HAYAL mi gerçek mi olduğunu ayıramamıştı. Onu hep göğsünde bir papatya gibi taşıdığını hissederdi. Ya da gürül gürül akan bir pınar… Kimi zaman onu çeşme gibi düşünür akan suyun yerine kendini koyardı. Bazen de tersini tahayyül ederdi. Kendisi pınar olur su ondan akardı gürül gürül.
Su gerçeği simgelerdi. Hakikat idi. Uzakları gönlü yakın etmişti nicedir. Leyla gibiydi çoğu zaman. Yok, yok mecnun gibiydi. “Ben onun gerçeğiyim, o da benim hakikatim” derdi.
Hakikatli severdi gerçekten de. Kırmazdı hiç, kırılmakta istemezdi.
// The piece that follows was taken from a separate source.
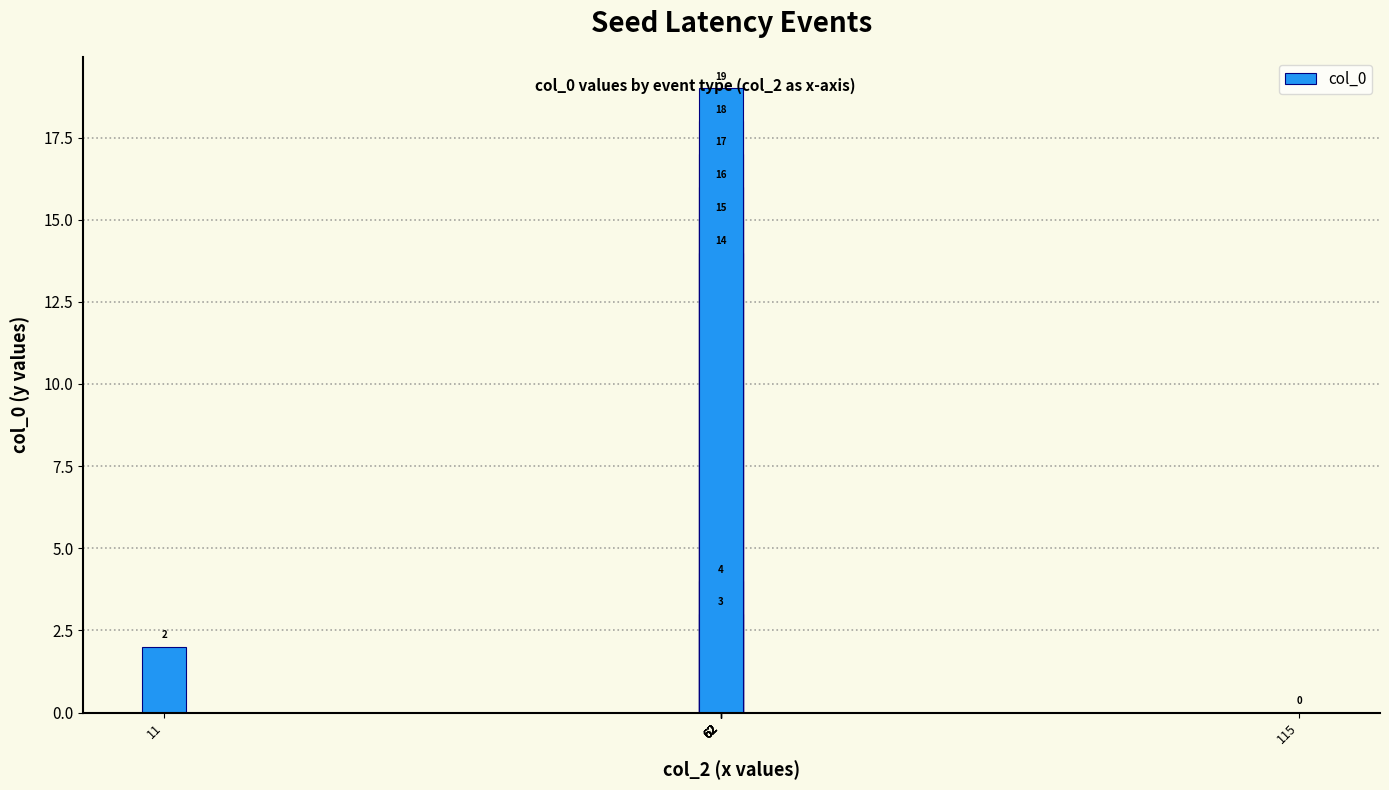

Rank the categories by value from lowest to highest.

115, 11, 62, 62, 62, 62, 62, 62, 62, 62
Kendisine seslenirken “İncim” derdi.
Gözlerini açtığında sabahları bir çift iri gözle karşılaştığını düşünürdü. Etrafı koyu kahverengi kirpiklerle çevrelenmiş gibiydi.
O gözlerin içinde kendini bir inci gibi görüyordu. Siyah bir inci.
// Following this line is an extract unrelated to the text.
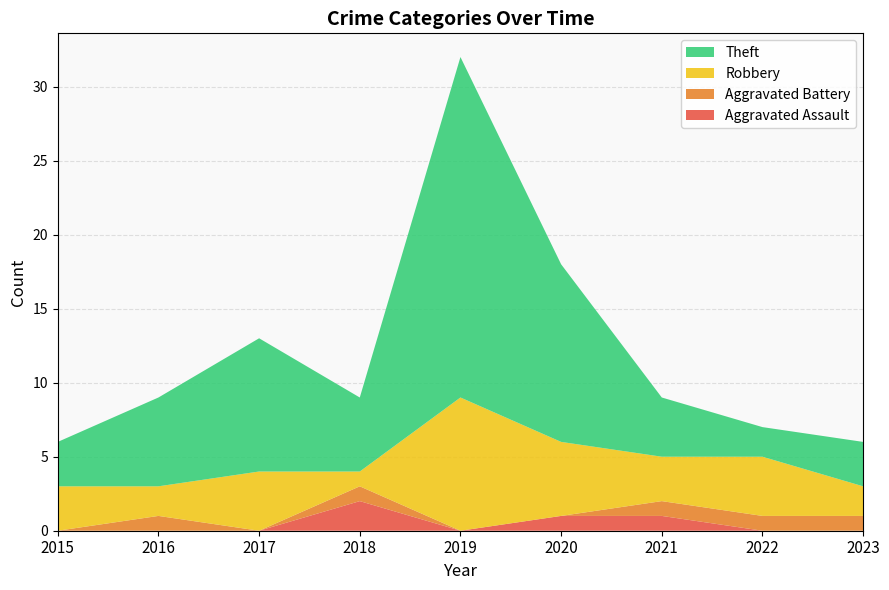

Reading left to right, list all the values displayed in this chart.

Aggravated Assault: 2015=0	2016=0	2017=0	2018=2	2019=0	2020=1	2021=1	2022=0	2023=0
Aggravated Battery: 2015=0	2016=1	2017=0	2018=1	2019=0	2020=0	2021=1	2022=1	2023=1
Robbery: 2015=3	2016=2	2017=4	2018=1	2019=9	2020=5	2021=3	2022=4	2023=2
Theft: 2015=3	2016=6	2017=9	2018=5	2019=23	2020=12	2021=4	2022=2	2023=3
Dudaklarında bir kıpırtı hissederdi. O gözlerden içine sıcacık duygular akıyordu merhamete bulanmış.
Bu her sabah oluyordu istisnasız. Hiç aksamamıştı.
Ve her uyandığında bu durumu yaşıyor ve “İncim” diyordu. “Siyah incim.”
Göğsünde değil gönlünde taşıdığı her halinden belliydi.
İncisinin incisi olarak yaşayıp gitti.
Kavuşup kavuşmadığını bilen olmadı. Firkatte vuslatı bulanlardandı.